RECORDS PROVIDED:
┌──

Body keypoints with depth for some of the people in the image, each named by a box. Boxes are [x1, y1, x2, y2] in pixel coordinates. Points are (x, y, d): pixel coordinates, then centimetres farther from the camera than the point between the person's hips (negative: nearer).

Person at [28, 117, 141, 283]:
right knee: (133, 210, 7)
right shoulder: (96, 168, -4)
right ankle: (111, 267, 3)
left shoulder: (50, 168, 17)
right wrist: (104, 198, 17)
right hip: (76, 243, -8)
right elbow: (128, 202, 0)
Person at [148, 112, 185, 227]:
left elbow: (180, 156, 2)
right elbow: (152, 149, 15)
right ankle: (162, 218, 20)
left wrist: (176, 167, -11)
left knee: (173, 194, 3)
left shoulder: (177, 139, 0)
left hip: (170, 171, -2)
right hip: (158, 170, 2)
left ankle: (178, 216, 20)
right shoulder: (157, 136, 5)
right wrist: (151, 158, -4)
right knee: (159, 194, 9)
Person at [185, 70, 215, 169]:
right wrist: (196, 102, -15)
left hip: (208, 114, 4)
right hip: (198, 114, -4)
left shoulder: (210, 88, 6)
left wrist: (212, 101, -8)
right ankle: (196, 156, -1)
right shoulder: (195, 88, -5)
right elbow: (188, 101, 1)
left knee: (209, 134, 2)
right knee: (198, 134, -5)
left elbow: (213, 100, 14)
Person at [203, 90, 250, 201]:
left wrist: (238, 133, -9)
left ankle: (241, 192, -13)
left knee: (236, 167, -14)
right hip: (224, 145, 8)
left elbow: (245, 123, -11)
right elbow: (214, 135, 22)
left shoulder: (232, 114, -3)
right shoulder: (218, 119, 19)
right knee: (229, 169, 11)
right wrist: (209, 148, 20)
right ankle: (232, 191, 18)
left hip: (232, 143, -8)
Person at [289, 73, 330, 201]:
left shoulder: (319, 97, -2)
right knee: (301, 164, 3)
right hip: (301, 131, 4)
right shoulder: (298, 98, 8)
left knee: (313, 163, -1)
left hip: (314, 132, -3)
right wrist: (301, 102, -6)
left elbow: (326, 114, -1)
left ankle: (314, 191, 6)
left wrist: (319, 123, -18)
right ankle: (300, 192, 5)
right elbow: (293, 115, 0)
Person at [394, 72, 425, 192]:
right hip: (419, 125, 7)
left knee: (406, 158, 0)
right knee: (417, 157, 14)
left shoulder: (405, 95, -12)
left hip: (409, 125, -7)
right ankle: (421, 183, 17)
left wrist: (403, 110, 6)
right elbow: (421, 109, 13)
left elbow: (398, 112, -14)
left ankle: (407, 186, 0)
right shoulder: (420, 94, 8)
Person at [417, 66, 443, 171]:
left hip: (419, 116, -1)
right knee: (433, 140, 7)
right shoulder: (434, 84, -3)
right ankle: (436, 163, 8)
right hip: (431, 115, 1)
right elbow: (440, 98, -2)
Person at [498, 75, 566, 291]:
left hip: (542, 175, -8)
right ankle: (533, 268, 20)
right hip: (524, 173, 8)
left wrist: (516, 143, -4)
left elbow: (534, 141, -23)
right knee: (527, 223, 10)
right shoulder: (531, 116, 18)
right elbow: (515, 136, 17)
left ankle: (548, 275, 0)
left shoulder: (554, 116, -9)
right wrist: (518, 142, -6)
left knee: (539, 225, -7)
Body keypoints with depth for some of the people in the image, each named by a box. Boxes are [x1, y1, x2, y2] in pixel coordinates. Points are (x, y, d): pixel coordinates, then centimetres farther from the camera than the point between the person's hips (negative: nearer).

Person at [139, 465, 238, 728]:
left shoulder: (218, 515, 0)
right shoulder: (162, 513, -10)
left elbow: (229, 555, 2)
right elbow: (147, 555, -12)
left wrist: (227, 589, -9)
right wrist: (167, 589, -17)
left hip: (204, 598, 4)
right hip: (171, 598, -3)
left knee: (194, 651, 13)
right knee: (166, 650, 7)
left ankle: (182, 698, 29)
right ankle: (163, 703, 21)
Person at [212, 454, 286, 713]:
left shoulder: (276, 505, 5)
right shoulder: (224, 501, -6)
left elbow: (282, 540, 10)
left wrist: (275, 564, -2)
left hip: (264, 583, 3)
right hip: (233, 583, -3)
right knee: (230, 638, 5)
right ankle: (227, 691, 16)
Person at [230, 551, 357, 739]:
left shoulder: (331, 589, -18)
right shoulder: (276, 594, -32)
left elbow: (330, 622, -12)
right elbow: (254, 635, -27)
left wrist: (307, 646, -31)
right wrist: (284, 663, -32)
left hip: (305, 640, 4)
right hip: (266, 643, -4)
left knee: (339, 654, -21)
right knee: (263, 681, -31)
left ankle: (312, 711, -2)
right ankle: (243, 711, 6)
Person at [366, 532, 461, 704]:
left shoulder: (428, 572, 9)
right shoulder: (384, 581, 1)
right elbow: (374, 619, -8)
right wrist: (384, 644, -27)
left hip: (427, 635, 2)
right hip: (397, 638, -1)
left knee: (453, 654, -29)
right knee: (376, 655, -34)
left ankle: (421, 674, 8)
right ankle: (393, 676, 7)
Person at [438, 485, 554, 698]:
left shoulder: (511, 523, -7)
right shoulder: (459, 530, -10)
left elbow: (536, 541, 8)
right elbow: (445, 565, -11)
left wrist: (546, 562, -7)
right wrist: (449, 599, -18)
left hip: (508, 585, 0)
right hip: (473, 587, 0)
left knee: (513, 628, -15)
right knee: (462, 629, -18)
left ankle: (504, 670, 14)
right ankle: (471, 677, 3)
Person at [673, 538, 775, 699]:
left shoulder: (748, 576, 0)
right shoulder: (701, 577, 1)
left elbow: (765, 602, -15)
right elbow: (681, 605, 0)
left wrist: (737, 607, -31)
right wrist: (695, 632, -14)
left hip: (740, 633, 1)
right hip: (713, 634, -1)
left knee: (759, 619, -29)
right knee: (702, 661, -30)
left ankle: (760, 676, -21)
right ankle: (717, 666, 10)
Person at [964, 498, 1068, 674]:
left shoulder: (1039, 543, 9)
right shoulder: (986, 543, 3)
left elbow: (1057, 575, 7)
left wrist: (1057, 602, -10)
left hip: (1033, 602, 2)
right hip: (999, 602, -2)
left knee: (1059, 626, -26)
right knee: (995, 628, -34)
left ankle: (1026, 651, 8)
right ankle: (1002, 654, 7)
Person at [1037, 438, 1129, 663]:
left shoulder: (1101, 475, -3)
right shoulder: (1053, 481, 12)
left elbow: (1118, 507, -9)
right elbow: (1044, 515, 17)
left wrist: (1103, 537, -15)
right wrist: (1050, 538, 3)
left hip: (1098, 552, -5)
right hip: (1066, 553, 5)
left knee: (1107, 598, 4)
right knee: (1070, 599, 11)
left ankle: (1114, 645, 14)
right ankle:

└──

ASSIGNMENT: Reproduce all of the data above line for line, keeping every character unchanged.

FINAL ANSWER:
Body keypoints with depth for some of the people in the image, each named by a box. Boxes are [x1, y1, x2, y2] in pixel coordinates. Points are (x, y, d): pixel coordinates, then centimetres farther from the camera than the point between the person's hips (negative: nearer).

Person at [28, 117, 141, 283]:
right knee: (133, 210, 7)
right shoulder: (96, 168, -4)
right ankle: (111, 267, 3)
left shoulder: (50, 168, 17)
right wrist: (104, 198, 17)
right hip: (76, 243, -8)
right elbow: (128, 202, 0)
Person at [148, 112, 185, 227]:
left elbow: (180, 156, 2)
right elbow: (152, 149, 15)
right ankle: (162, 218, 20)
left wrist: (176, 167, -11)
left knee: (173, 194, 3)
left shoulder: (177, 139, 0)
left hip: (170, 171, -2)
right hip: (158, 170, 2)
left ankle: (178, 216, 20)
right shoulder: (157, 136, 5)
right wrist: (151, 158, -4)
right knee: (159, 194, 9)
Person at [185, 70, 215, 169]:
right wrist: (196, 102, -15)
left hip: (208, 114, 4)
right hip: (198, 114, -4)
left shoulder: (210, 88, 6)
left wrist: (212, 101, -8)
right ankle: (196, 156, -1)
right shoulder: (195, 88, -5)
right elbow: (188, 101, 1)
left knee: (209, 134, 2)
right knee: (198, 134, -5)
left elbow: (213, 100, 14)
Person at [203, 90, 250, 201]:
left wrist: (238, 133, -9)
left ankle: (241, 192, -13)
left knee: (236, 167, -14)
right hip: (224, 145, 8)
left elbow: (245, 123, -11)
right elbow: (214, 135, 22)
left shoulder: (232, 114, -3)
right shoulder: (218, 119, 19)
right knee: (229, 169, 11)
right wrist: (209, 148, 20)
right ankle: (232, 191, 18)
left hip: (232, 143, -8)
Person at [289, 73, 330, 201]:
left shoulder: (319, 97, -2)
right knee: (301, 164, 3)
right hip: (301, 131, 4)
right shoulder: (298, 98, 8)
left knee: (313, 163, -1)
left hip: (314, 132, -3)
right wrist: (301, 102, -6)
left elbow: (326, 114, -1)
left ankle: (314, 191, 6)
left wrist: (319, 123, -18)
right ankle: (300, 192, 5)
right elbow: (293, 115, 0)
Person at [394, 72, 425, 192]:
right hip: (419, 125, 7)
left knee: (406, 158, 0)
right knee: (417, 157, 14)
left shoulder: (405, 95, -12)
left hip: (409, 125, -7)
right ankle: (421, 183, 17)
left wrist: (403, 110, 6)
right elbow: (421, 109, 13)
left elbow: (398, 112, -14)
left ankle: (407, 186, 0)
right shoulder: (420, 94, 8)
Person at [417, 66, 443, 171]:
left hip: (419, 116, -1)
right knee: (433, 140, 7)
right shoulder: (434, 84, -3)
right ankle: (436, 163, 8)
right hip: (431, 115, 1)
right elbow: (440, 98, -2)
Person at [498, 75, 566, 291]:
left hip: (542, 175, -8)
right ankle: (533, 268, 20)
right hip: (524, 173, 8)
left wrist: (516, 143, -4)
left elbow: (534, 141, -23)
right knee: (527, 223, 10)
right shoulder: (531, 116, 18)
right elbow: (515, 136, 17)
left ankle: (548, 275, 0)
left shoulder: (554, 116, -9)
right wrist: (518, 142, -6)
left knee: (539, 225, -7)
Body keypoints with depth for some of the people in the image, each named by a box. Boxes are [x1, y1, x2, y2] in pixel coordinates. Points are (x, y, d): pixel coordinates, then centimetres farther from the camera than the point between the person's hips (negative: nearer).

Person at [139, 465, 238, 728]:
left shoulder: (218, 515, 0)
right shoulder: (162, 513, -10)
left elbow: (229, 555, 2)
right elbow: (147, 555, -12)
left wrist: (227, 589, -9)
right wrist: (167, 589, -17)
left hip: (204, 598, 4)
right hip: (171, 598, -3)
left knee: (194, 651, 13)
right knee: (166, 650, 7)
left ankle: (182, 698, 29)
right ankle: (163, 703, 21)
Person at [212, 454, 286, 713]:
left shoulder: (276, 505, 5)
right shoulder: (224, 501, -6)
left elbow: (282, 540, 10)
left wrist: (275, 564, -2)
left hip: (264, 583, 3)
right hip: (233, 583, -3)
right knee: (230, 638, 5)
right ankle: (227, 691, 16)
Person at [230, 551, 357, 739]:
left shoulder: (331, 589, -18)
right shoulder: (276, 594, -32)
left elbow: (330, 622, -12)
right elbow: (254, 635, -27)
left wrist: (307, 646, -31)
right wrist: (284, 663, -32)
left hip: (305, 640, 4)
right hip: (266, 643, -4)
left knee: (339, 654, -21)
right knee: (263, 681, -31)
left ankle: (312, 711, -2)
right ankle: (243, 711, 6)
Person at [366, 532, 461, 704]:
left shoulder: (428, 572, 9)
right shoulder: (384, 581, 1)
right elbow: (374, 619, -8)
right wrist: (384, 644, -27)
left hip: (427, 635, 2)
right hip: (397, 638, -1)
left knee: (453, 654, -29)
right knee: (376, 655, -34)
left ankle: (421, 674, 8)
right ankle: (393, 676, 7)
Person at [438, 485, 554, 698]:
left shoulder: (511, 523, -7)
right shoulder: (459, 530, -10)
left elbow: (536, 541, 8)
right elbow: (445, 565, -11)
left wrist: (546, 562, -7)
right wrist: (449, 599, -18)
left hip: (508, 585, 0)
right hip: (473, 587, 0)
left knee: (513, 628, -15)
right knee: (462, 629, -18)
left ankle: (504, 670, 14)
right ankle: (471, 677, 3)
Person at [673, 538, 775, 699]:
left shoulder: (748, 576, 0)
right shoulder: (701, 577, 1)
left elbow: (765, 602, -15)
right elbow: (681, 605, 0)
left wrist: (737, 607, -31)
right wrist: (695, 632, -14)
left hip: (740, 633, 1)
right hip: (713, 634, -1)
left knee: (759, 619, -29)
right knee: (702, 661, -30)
left ankle: (760, 676, -21)
right ankle: (717, 666, 10)
Person at [964, 498, 1068, 674]:
left shoulder: (1039, 543, 9)
right shoulder: (986, 543, 3)
left elbow: (1057, 575, 7)
left wrist: (1057, 602, -10)
left hip: (1033, 602, 2)
right hip: (999, 602, -2)
left knee: (1059, 626, -26)
right knee: (995, 628, -34)
left ankle: (1026, 651, 8)
right ankle: (1002, 654, 7)
Person at [1037, 438, 1129, 663]:
left shoulder: (1101, 475, -3)
right shoulder: (1053, 481, 12)
left elbow: (1118, 507, -9)
right elbow: (1044, 515, 17)
left wrist: (1103, 537, -15)
right wrist: (1050, 538, 3)
left hip: (1098, 552, -5)
right hip: (1066, 553, 5)
left knee: (1107, 598, 4)
right knee: (1070, 599, 11)
left ankle: (1114, 645, 14)
right ankle:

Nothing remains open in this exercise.